((

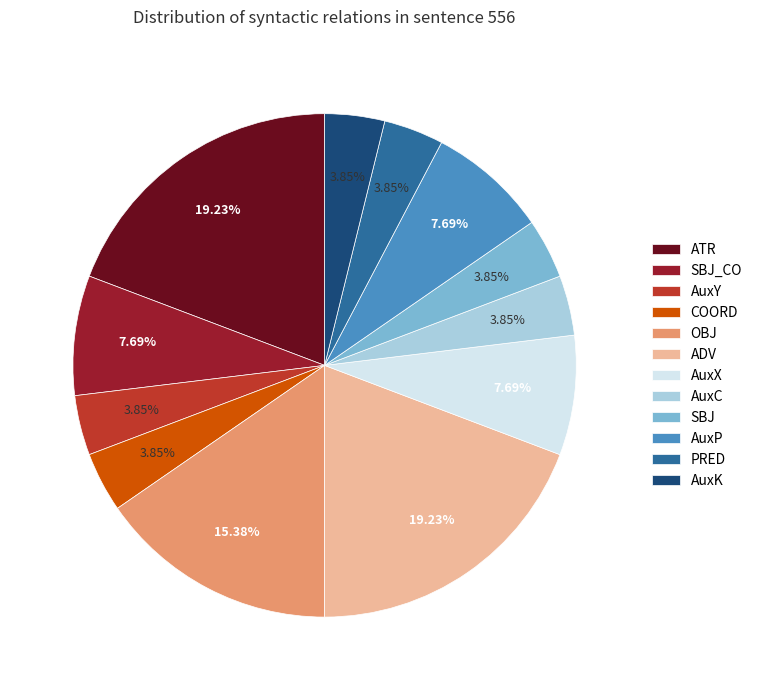

Combined, do AuxK and SBJ account for over 50%?

No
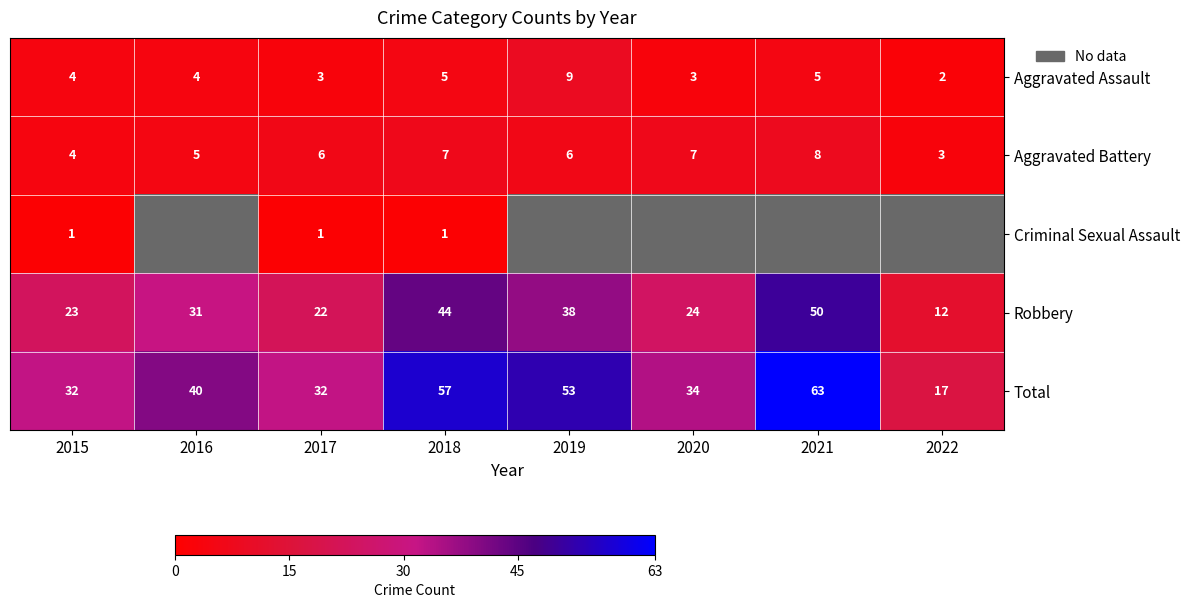

At 2018, list the series in order from smallest to largest.

Criminal Sexual Assault, Aggravated Assault, Aggravated Battery, Robbery, Total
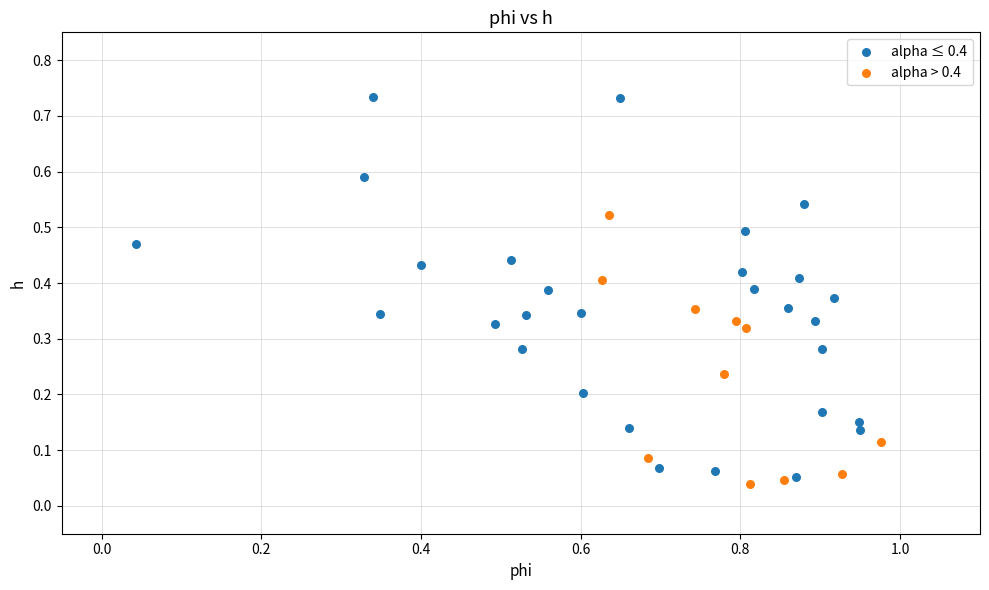

Which series reaches the minimum Y coordinate?

alpha > 0.4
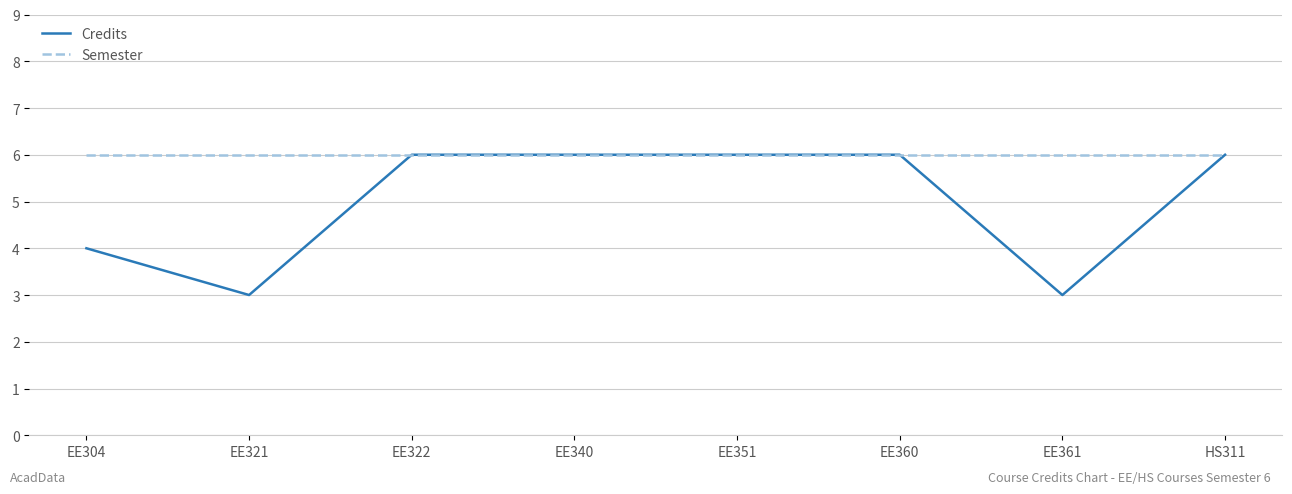

Which series has the widest spread of values?

Credits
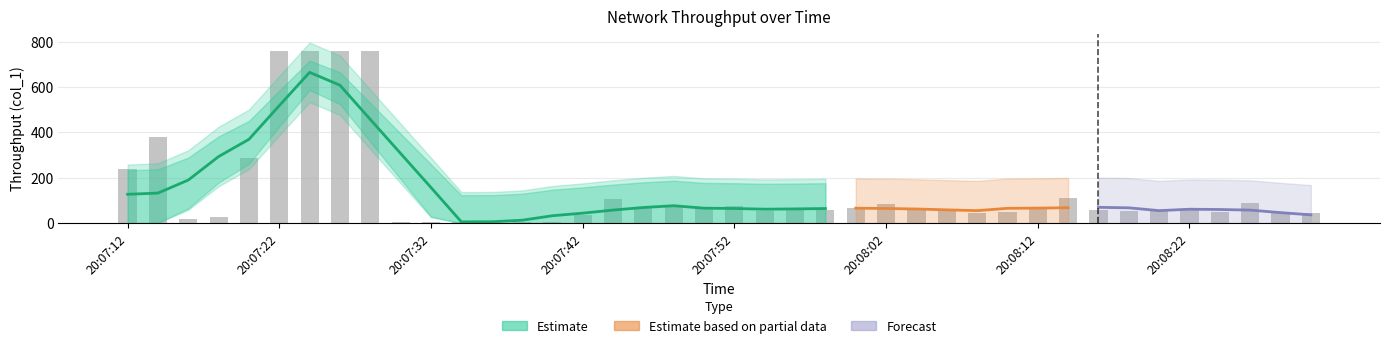

Rank the categories by value from highest to lowest.

20:07:28, 20:07:26, 20:07:22, 20:07:24, 20:07:14, 20:07:20, 20:07:12, 20:08:14, 20:07:44, 20:08:26, 20:08:02, 20:07:52, 20:07:48, 20:07:46, 20:08:00, 20:08:12, 20:07:50, 20:07:56, 20:08:04, 20:08:16, 20:08:20, 20:07:58, 20:08:22, 20:08:18, 20:08:06, 20:07:54, 20:08:24, 20:08:10, 20:08:28, 20:08:08, 20:08:30, 20:07:42, 20:07:18, 20:07:16, 20:07:36, 20:07:34, 20:07:40, 20:07:32, 20:07:38, 20:07:30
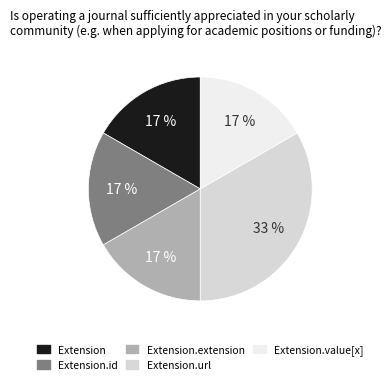

Combined, do Extension.extension and Extension.value[x] account for over 50%?

No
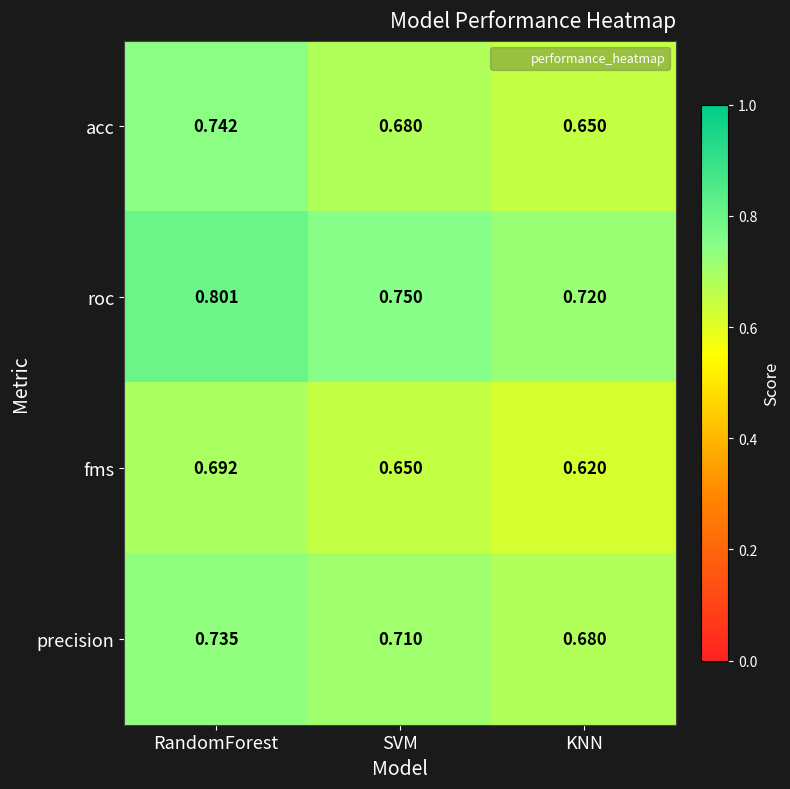

List the series in order of their peak value, lowest first.

fms, precision, acc, roc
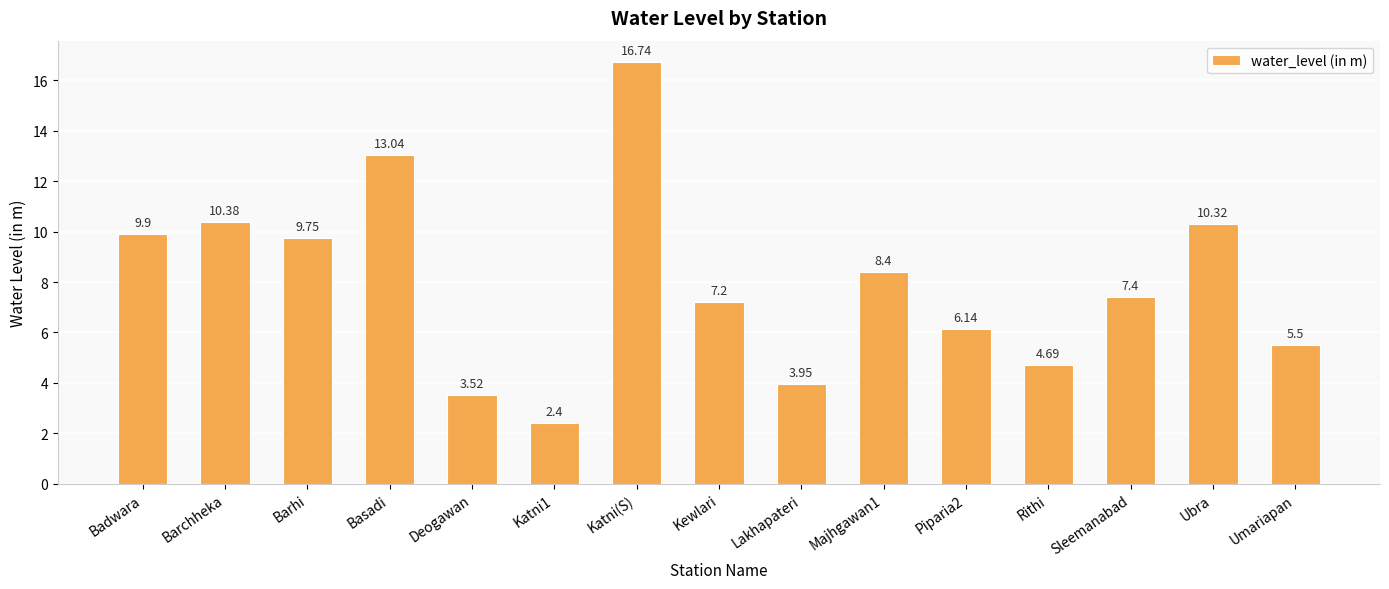

Rank the categories by value from highest to lowest.

Katni(S), Basadi, Barchheka, Ubra, Badwara, Barhi, Majhgawan1, Sleemanabad, Kewlari, Piparia2, Umariapan, Rithi, Lakhapateri, Deogawan, Katni1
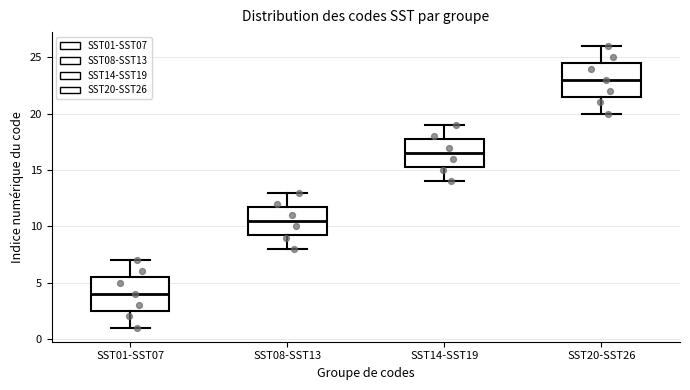

Where does the median line of the box for SST01-SST07 sit on the y-axis? The values are not printed on the chart, so give them approximately, as read against the axis.

4.0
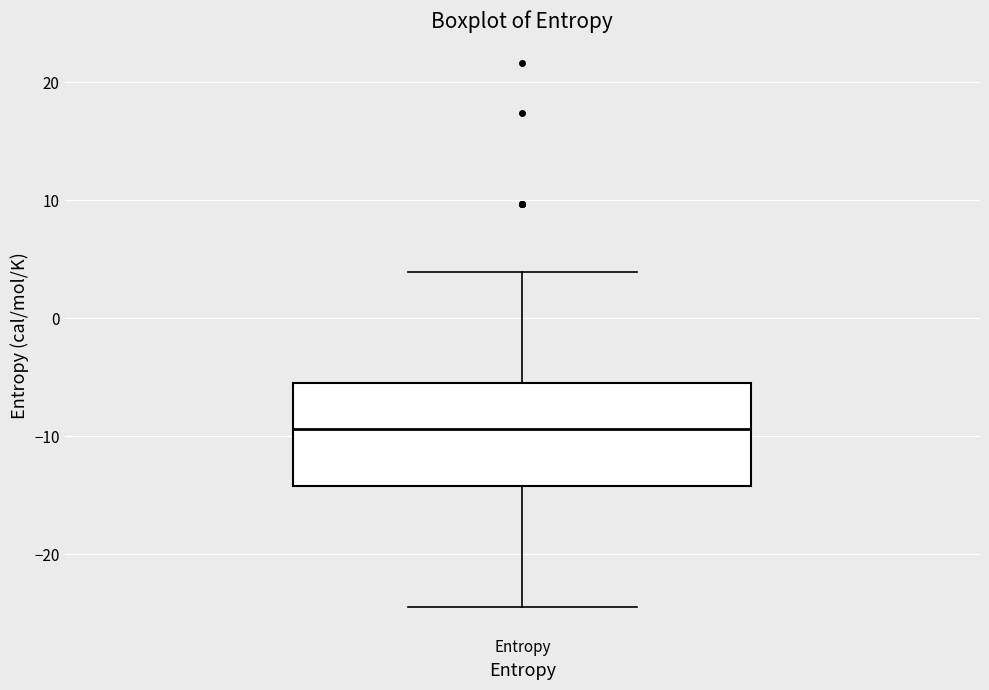

Read this box plot against the y-axis: the position of the median line, the range covered by the box, and the ends of both whiskers. The values are not printed on the chart, so give them approximately, as read against the axis.

median -9, box -14 to -5, whiskers -25 to 4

))

> **ACTION ITEM**: Copy out all the records above word for word, leaving out the pictures.

> **EXPECTED ANSWER**:
Combined, do AuxK and SBJ account for over 50%?

No

At 2018, list the series in order from smallest to largest.

Criminal Sexual Assault, Aggravated Assault, Aggravated Battery, Robbery, Total

Which series reaches the minimum Y coordinate?

alpha > 0.4

Which series has the widest spread of values?

Credits

Rank the categories by value from highest to lowest.

20:07:28, 20:07:26, 20:07:22, 20:07:24, 20:07:14, 20:07:20, 20:07:12, 20:08:14, 20:07:44, 20:08:26, 20:08:02, 20:07:52, 20:07:48, 20:07:46, 20:08:00, 20:08:12, 20:07:50, 20:07:56, 20:08:04, 20:08:16, 20:08:20, 20:07:58, 20:08:22, 20:08:18, 20:08:06, 20:07:54, 20:08:24, 20:08:10, 20:08:28, 20:08:08, 20:08:30, 20:07:42, 20:07:18, 20:07:16, 20:07:36, 20:07:34, 20:07:40, 20:07:32, 20:07:38, 20:07:30

Combined, do Extension.extension and Extension.value[x] account for over 50%?

No

List the series in order of their peak value, lowest first.

fms, precision, acc, roc

Rank the categories by value from highest to lowest.

Katni(S), Basadi, Barchheka, Ubra, Badwara, Barhi, Majhgawan1, Sleemanabad, Kewlari, Piparia2, Umariapan, Rithi, Lakhapateri, Deogawan, Katni1

Where does the median line of the box for SST01-SST07 sit on the y-axis? The values are not printed on the chart, so give them approximately, as read against the axis.

4.0

Read this box plot against the y-axis: the position of the median line, the range covered by the box, and the ends of both whiskers. The values are not printed on the chart, so give them approximately, as read against the axis.

median -9, box -14 to -5, whiskers -25 to 4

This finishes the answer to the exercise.